“Es trágico que tan pocas personas posean su alma antes de morir”, dice Louise en la película I’m thinking of ending things (Netflix). ¿Cómo logra poseer uno su alma? Hay tantas imposiciones, tantos desvíos, tantas capas. Casi con certeza cada ser humano se rompe varias veces a lo largo de su vida, y cuando es una ruptura profunda, probablemente la forma del alma cambie al pegar los pedazos. El alma es flexible, diría yo, y aunque conserva su esencia, se sorprende a sí misma con su propia evolución.

Uno se acostumbra a los grandes desenlaces. Piensa que, si se ha roto fuerte, si se ha tocado fondo, solo un final enorme, como los fuegos artificiales que colorean el cielo para cerrar un año y recibir el nuevo, puede representar la conclusión, indicar el principio del cambio deseado. Pero es liberador entender que a veces el final es simplemente la transición, eso que ha ido pasando de a pocos, el día a día del año, los huequitos que se han ido llenando y que, gradualmente, van permitiendo que uno toque las nuevas formas del alma.

Como la pequeña pulpo en el documental Mi maestro el pulpo del que hablé en otro texto, que tras perder un tentáculo por el mordisco de un tiburón, pasa escondida un periodo demasiado largo y que hace pensar en un final, débil, quieta, con los ojos entrecerrados y escondida, hasta que empieza a nacerle un nuevo tentáculo, que no aparece ya grande y perfecto de un día para otro, sino que se va formando distinto a lo largo del tiempo que necesita.

Hace poco recordaba Laura Ferrero una obra de teatro de August Strindberg, El sueño, en la que después de toda una vida de desear una caja verde sin poder conseguirla, justo antes de su muerte, el hombre cansado la había recibido y había pensado con decepción y tristeza que no era ese el verde que tanto había esperado. Decía Laura que no puede uno equivocarse de sueños. Y yo añadiría tal vez que a veces los sueños sorprenden porque evolucionan en silencio y regresan en formas que uno juzga de equivocadas, equiparables al fracaso, pero tantas veces se trata de la vida dando pistas, diciéndole a uno esto era y tú no lo sabías.

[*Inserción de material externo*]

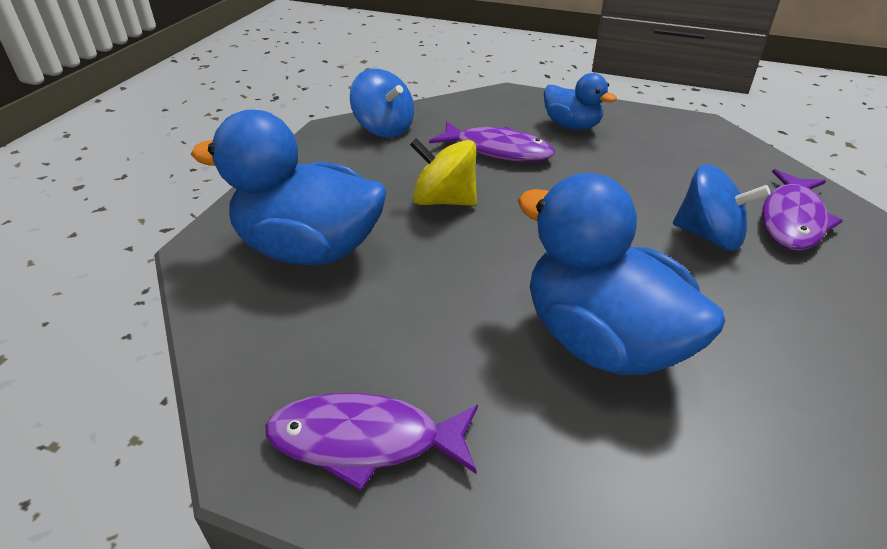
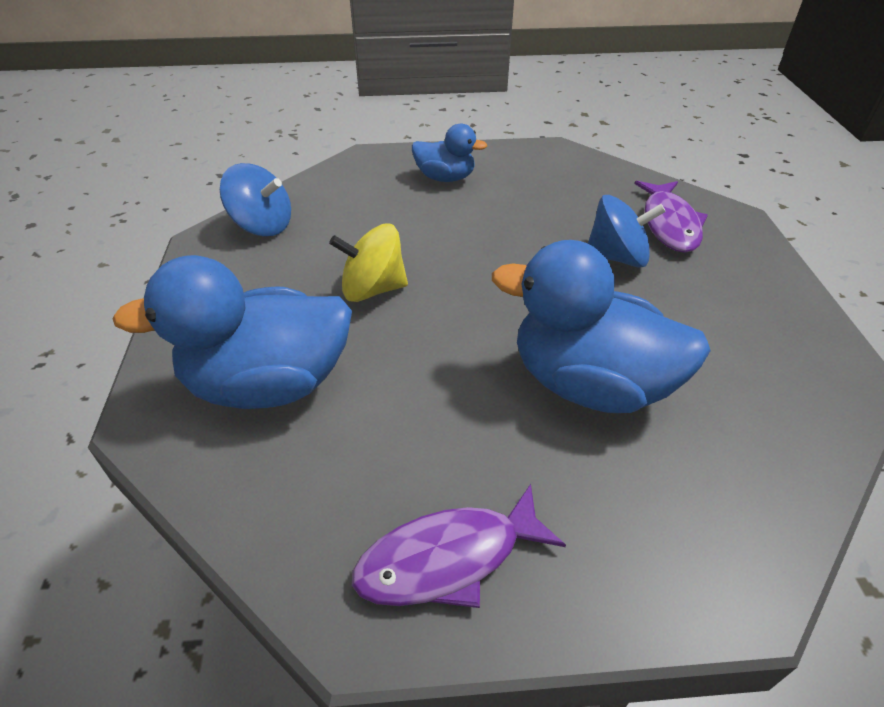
camera: 25 degrees left, 5 degrees up
purple fish [429,122,555,162] -> none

Y entonces uno pega un pedazo nuevo y descubre una figura que no existía, y comprueba lo bien que se siente porque es como usar un músculo que no se había entrenado y sentir satisfacción en el dolor al día siguiente. “Dreaming is the main function of the mind” (soñar es la principal función de la mente) dice esa canción preciosa que es ‘The four agreements’. Se sueña permanentemente, dormido y despierto, se vive soñando. Soñar es no dejar de utilizar la vida, de romperse y volver a pegar pedazos adivinando formas ojalá más cercanas al propio origen, que es tal vez el mayor sueño de cada uno: deshacer todas esas capas que se han formado con las imposiciones, los desvíos y los miedos, intentar reafirmar si lo que se quiere sí es esa caja verde.

“Me asaltan ideas todo el tiempo, pero solo me quedo con las que me atormentan”, le reveló hace unos días el escritor Ted Chiang al diario El País en una entrevista. Tal vez en su evolución, rompiéndose, el alma vaya aprendiendo sobre lo que la atormentan y sobre lo que la hace soñar, para abrazar las dos cosas. “Supongo que es un alivio ver que alguien sigue soñando”, dice también Chiang en la entrevista.

A veces un rompimiento aterrador no se resuelve festivamente con el final feliz más predecible, con la luz que dibuja perfectamente el final del túnel, sino con pasos definitivos hacia la libertad, para la que no hay una puerta sino un camino que se dibuja de a pocos, en sueños, y en donde se está más cerca de poseer el alma, que es quizá la forma más humana de felicidad.